* Try it
Search the records for "Figure". Report every line where it occurs.

** Exercise data follows **

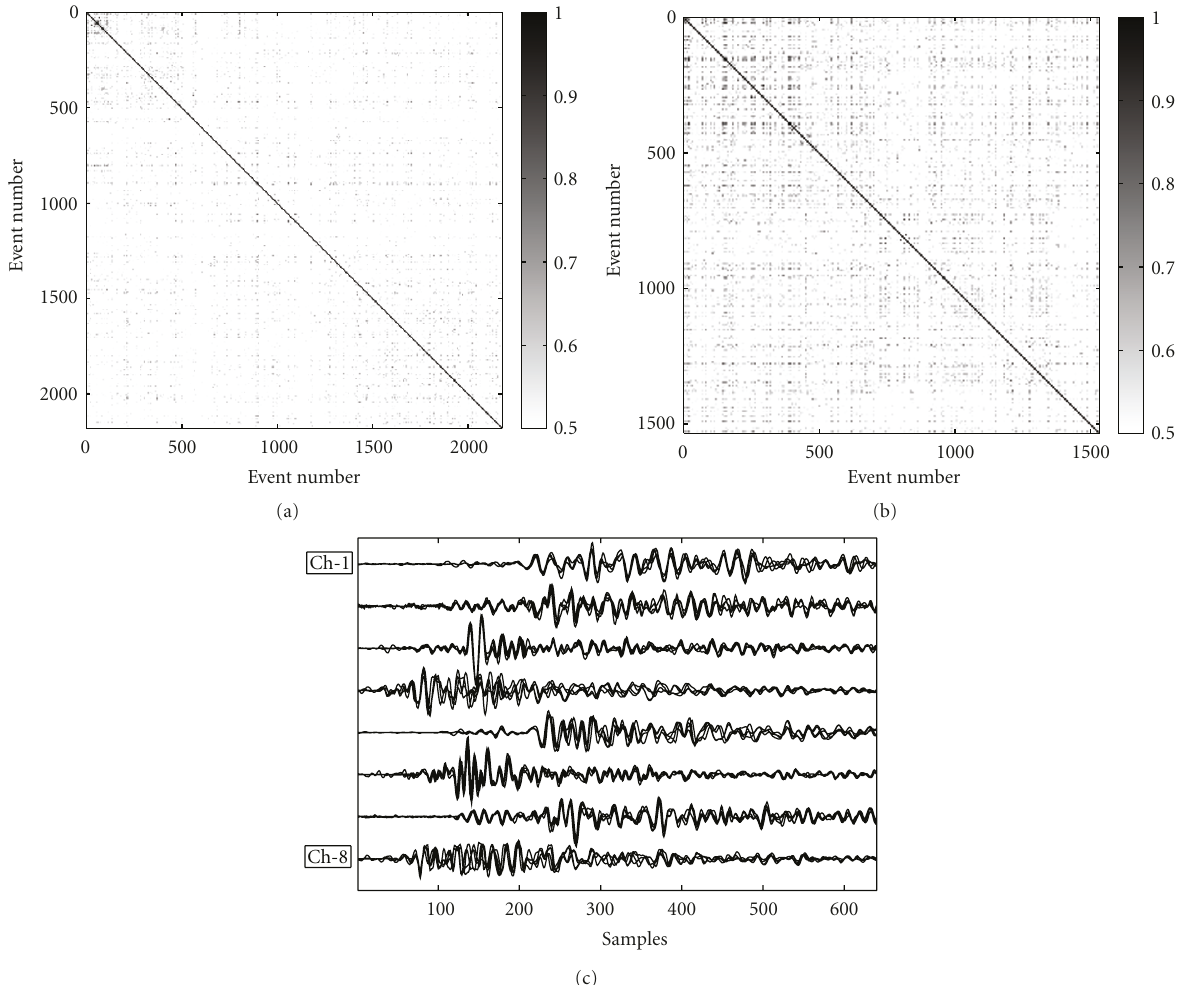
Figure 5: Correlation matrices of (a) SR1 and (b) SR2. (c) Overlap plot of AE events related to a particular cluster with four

** End of Exercise data **
** Exercise data follows **

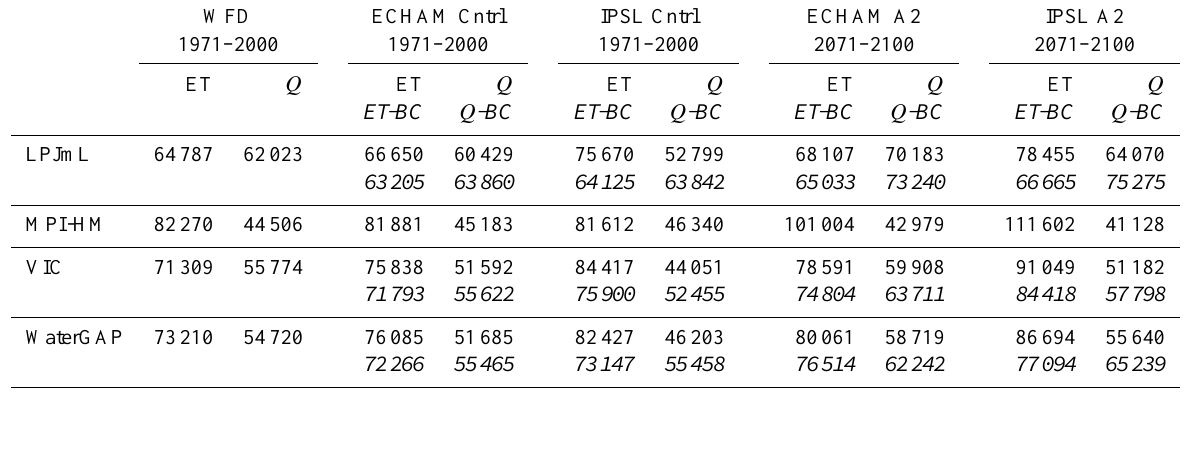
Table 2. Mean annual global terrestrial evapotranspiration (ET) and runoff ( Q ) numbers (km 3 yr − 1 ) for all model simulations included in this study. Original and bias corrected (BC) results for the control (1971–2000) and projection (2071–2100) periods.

** End of Exercise data **
** Exercise data follows **

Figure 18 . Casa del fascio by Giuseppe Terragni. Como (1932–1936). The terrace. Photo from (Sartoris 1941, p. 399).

** End of Exercise data **

* Result
Figure 5: Correlation matrices of (a) SR1 and (b) SR2. (c) Overlap plot of AE events related to a particular cluster with four
Figure 18 . Casa del fascio by Giuseppe Terragni. Como (1932–1936). The terrace. Photo from (Sartoris 1941, p. 399).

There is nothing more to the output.